Give the records below again, word for word. No pictures belong in the copy.

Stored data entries
☆ ☆ ☆ ☆ ☆ ☆ ☆

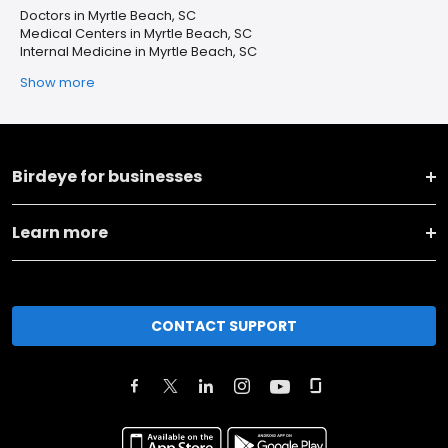
Doctors in Myrtle Beach, SC
Medical Centers in Myrtle Beach, SC
Internal Medicine in Myrtle Beach, SC
Show more
Birdeye for businesses
Learn more
CONTACT SUPPORT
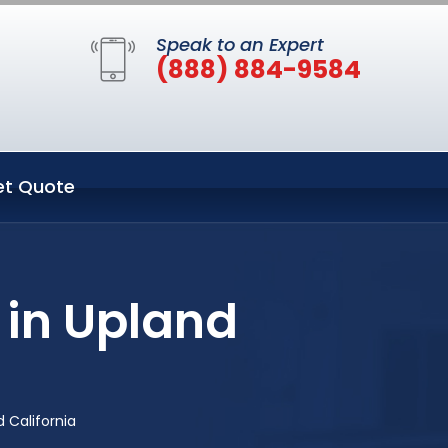
Speak to an Expert
(888) 884-9584
et Quote
 in Upland
 California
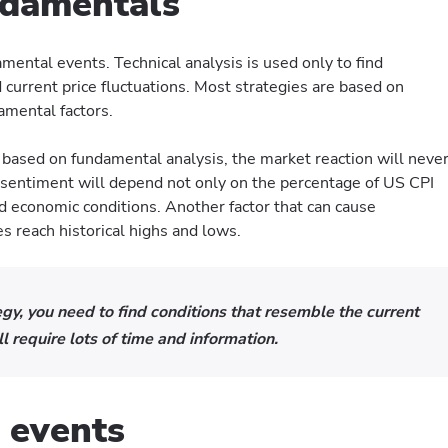
ndamentals
ntal events. Technical analysis is used only to find
current price fluctuations. Most strategies are based on
damental factors.
 based on fundamental analysis, the market reaction will neve
 sentiment will depend not only on the percentage of US CPI
and economic conditions. Another factor that can cause
es reach historical highs and lows.
egy, you need to find conditions that resemble the current
l require lots of time and information.
 events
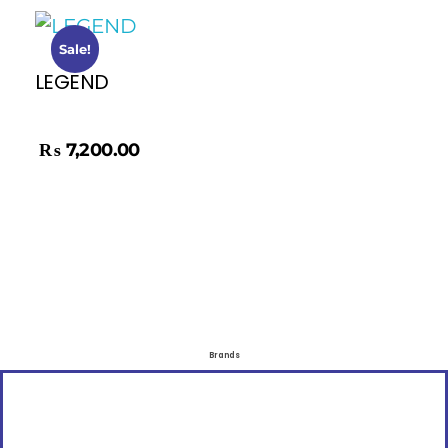
Sale!
LEGEND
₨
8,500.00
₨
7,200.00
Brands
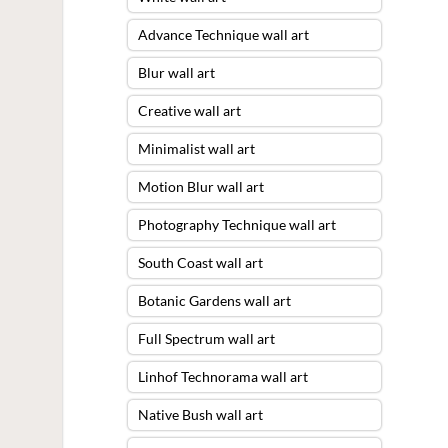
Advance Technique wall art
Blur wall art
Creative wall art
Minimalist wall art
Motion Blur wall art
Photography Technique wall art
South Coast wall art
Botanic Gardens wall art
Full Spectrum wall art
Linhof Technorama wall art
Native Bush wall art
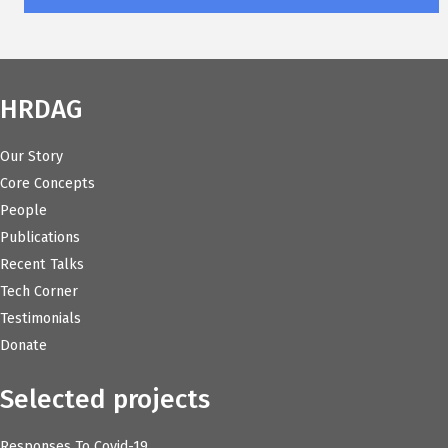
HRDAG
Our Story
Core Concepts
People
Publications
Recent Talks
Tech Corner
Testimonials
Donate
Selected projects
Responses To Covid-19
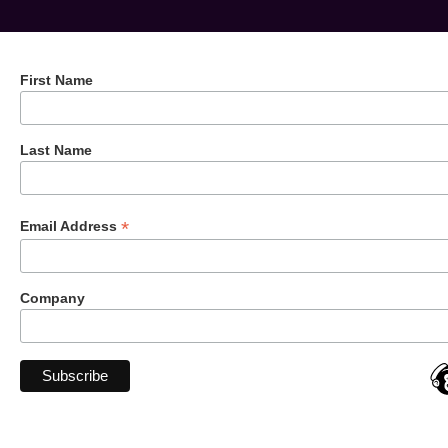
First Name
Last Name
*
Email Address
Company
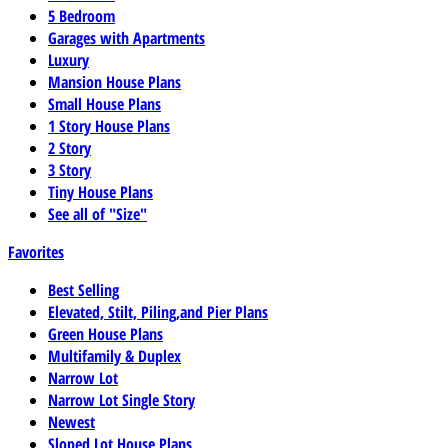
5 Bedroom
Garages with Apartments
Luxury
Mansion House Plans
Small House Plans
1 Story House Plans
2 Story
3 Story
Tiny House Plans
See all of "Size"
Favorites
Best Selling
Elevated, Stilt, Piling,and Pier Plans
Green House Plans
Multifamily & Duplex
Narrow Lot
Narrow Lot Single Story
Newest
Sloped Lot House Plans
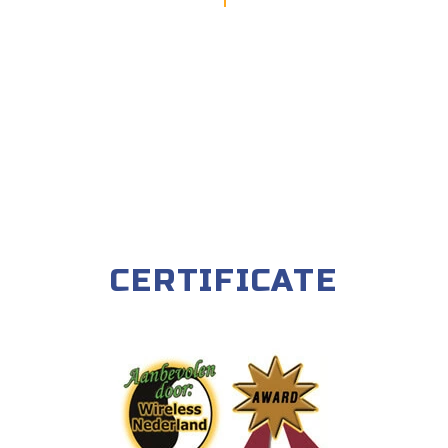
CERTIFICATE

☆ ☆ ☆ ☆ ☆ ☆ ☆

WRITTEN SOLUTION
Doctors in Myrtle Beach, SC
Medical Centers in Myrtle Beach, SC
Internal Medicine in Myrtle Beach, SC
Show more
Birdeye for businesses
Learn more
CONTACT SUPPORT
Speak to an Expert
(888) 884-9584
et Quote
 in Upland
 California
ndamentals
ntal events. Technical analysis is used only to find
current price fluctuations. Most strategies are based on
damental factors.
 based on fundamental analysis, the market reaction will neve
 sentiment will depend not only on the percentage of US CPI
and economic conditions. Another factor that can cause
es reach historical highs and lows.
egy, you need to find conditions that resemble the current
l require lots of time and information.
 events
Sale!
LEGEND
₨
8,500.00
₨
7,200.00
Brands
Advance Technique wall art
Blur wall art
Creative wall art
Minimalist wall art
Motion Blur wall art
Photography Technique wall art
South Coast wall art
Botanic Gardens wall art
Full Spectrum wall art
Linhof Technorama wall art
Native Bush wall art
HRDAG
Our Story
Core Concepts
People
Publications
Recent Talks
Tech Corner
Testimonials
Donate
Selected projects
Responses To Covid-19
First Name
Last Name
*
Email Address
Company
5 Bedroom
Garages with Apartments
Luxury
Mansion House Plans
Small House Plans
1 Story House Plans
2 Story
3 Story
Tiny House Plans
See all of "Size"
Favorites
Best Selling
Elevated, Stilt, Piling,and Pier Plans
Green House Plans
Multifamily & Duplex
Narrow Lot
Narrow Lot Single Story
Newest
Sloped Lot House Plans
CERTIFICATE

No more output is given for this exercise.